What were these category things, and what could I really talk about using this
strange new mathematical language of categories?

To avoid that in my presentation, I’m going to show you a couple of examples up front of things we can talk about using the language of category theory: sets, partially ordered sets, and groups.

Sets as a Category

We can talk about sets using category theory. The objects in the category of sets are, obviously, sets. Arrows in the category of sets are total functions between sets.

Let’s see how these satisfy our definition of categories:

  • Given a function f from set A to set B, it’s represented by an arrow f : A → B.
  • º is function composition. It meets the properties of a categorical º:
    • Associativity: function composition over total functions is associative; we know that from set theory.
    • Identity: for any set S, 1S is the identity function: (∀ i ∈ S) 1S(i) = i. It should be pretty obvious that for any f : S → T, f º 1S = f; and 1T º f = f.

Partially Ordered Sets

Partially ordered sets (that is, sets that have a “<=" operator) can be described as a category, usually called PoSet. The objects are the partially ordered sets; the arrows are monotonic functions (a function f is monotonic if (∀ x,y &isin domain(x)) x <= y ⇒ f(x) <= f(y).). Like regular sets, º is function composition.

It’s pretty easy to show the associativity and identity properties; it’s basically the same as for sets, except that we need to show that º preserves the monotonicity property. And that’s not very hard:

  • Suppose we have arrows f : A → B, g : B → C. We know that f and g are monotonic
    functions.

  • Now, for any pair of x and y in the domain of f, we know that if x <= y, then f(x) <= f(y).
  • Likewise, for any pair s,t in the domain of g, we know that if s <= t, then g(s) <= g(t).
  • Put those together: if x <= y, then f(x) <= f(y). f(x) and f(y) are in the domain of g, so if (f(x) <= f(y)) then we know g(f(x)) <= g(f(y)).

Groups as a Category

There is a category Grp where the objects are groups; group homomorphisms are arrows. Homomorphisms are structure-preserving functions between sets; so function composition of those structure-preserving functions is the composition operator º. The proof that function composition preserves structure is pretty much the same as the proof we just ran through for partially ordered sets.

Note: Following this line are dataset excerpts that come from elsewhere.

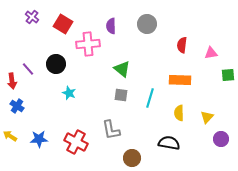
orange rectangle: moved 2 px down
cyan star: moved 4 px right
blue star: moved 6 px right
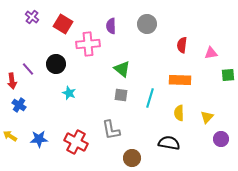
blue cross: moved 2 px right, 1 px up
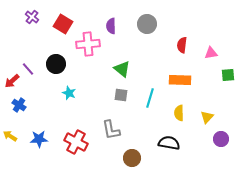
red arrow: rotated 56 degrees clockwise
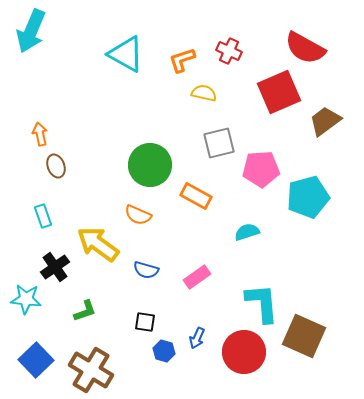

Once you have groups as a category, then you can do something very cool. If groups are a category, then functors over groups are symmetric transformations. Walk it through, and you’ll see that it fits. What took me a week of writing to be able to explain when I was talking about group theory can be stated in one sentence using the language of category theory. That’s a perfect example of why cat theory is useful: it lets you say some very important, very complicated things in very simple ways.

Miscellaneous Comments

There’ve been a couple of questions about from category theory skeptics in the comments. Please don’t think I’m ignoring you. This stuff is confusing enough for most people (me included) that I want to take it slowly, just a little bit at a time, to give readers an opportunity to digest each bit before going on to the next. I promise that I’ll answer your questions eventually!